Labour leader Ed Miliband revealed his plans yesterday when he unveiled the report Mending the Fractured Economy, which he commissioned from Lord Adonis. It comes as Labour ramps up its policy plans with just 10 months to go until the general election.
Lord Adonis, the former transport secretary, has identified £30bn of Whitehall funding that could be funnelled to local authorities to pay for housing, transport, business support, education and adult skills.
The report outlines Labour’s plans to create new statutory authorities at city and county region level, which could bring local authorities together for joint purposes such as transport.
Labour wants “substantial devolution” of business rates to these combined authorities and revenues from business rates would then be used to fund infrastructure priorities in authorities’ growth plans.

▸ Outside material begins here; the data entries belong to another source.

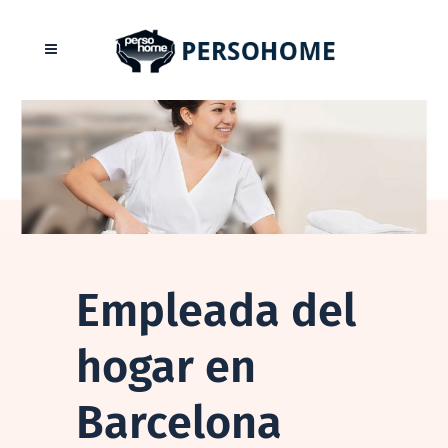
Empleada del
hogar en
Barcelona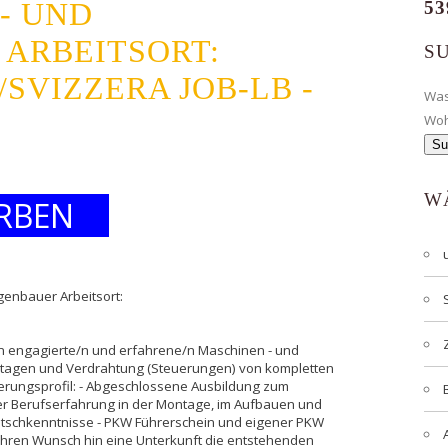
- UND
53
ARBEITSORT:
S
/SVIZZERA JOB-LB -
Wa
Wo
W
RBEN
genbauer Arbeitsort:
n engagierte/n und erfahrene/n Maschinen - und
ntagen und Verdrahtung (Steuerungen) von kompletten
rungsprofil: - Abgeschlossene Ausbildung zum
er Berufserfahrung in der Montage, im Aufbauen und
utschkenntnisse - PKW Führerschein und eigener PKW
f Ihren Wunsch hin eine Unterkunft die entstehenden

The report said: “This tax devolution will provide big growth incentives to local decision makers.”
At present local authorities are able to keep 50% of their business rate yield but the report claims that doesn’t go far enough.
It added: “The devolution of just 50% of business rates does not provide a strong enough incentive for city and county regions to invest in economic growth because the additional revenue generated is too small.”
David Ford, regional director of business rates specialist firm CVS, said: “The Adonis report will certainly be welcomed in those regions which have campaigned for local retention of business rates and may see Combined Authorities as a good opportunity to kick-start commercial activity. This announcement suggests that, in the face of significant pressure, Labour is committed to retaining a property-based tax on non-domestic premises after the 2015 election.”
However, retailers have been highly criticial of the current business rates system, which they say is burdensome and is restricting investment and job creation. In response, the BRC has tabled a number of alternative systems to tackle the issue as it believes a property-based tax system is no longer the right solution.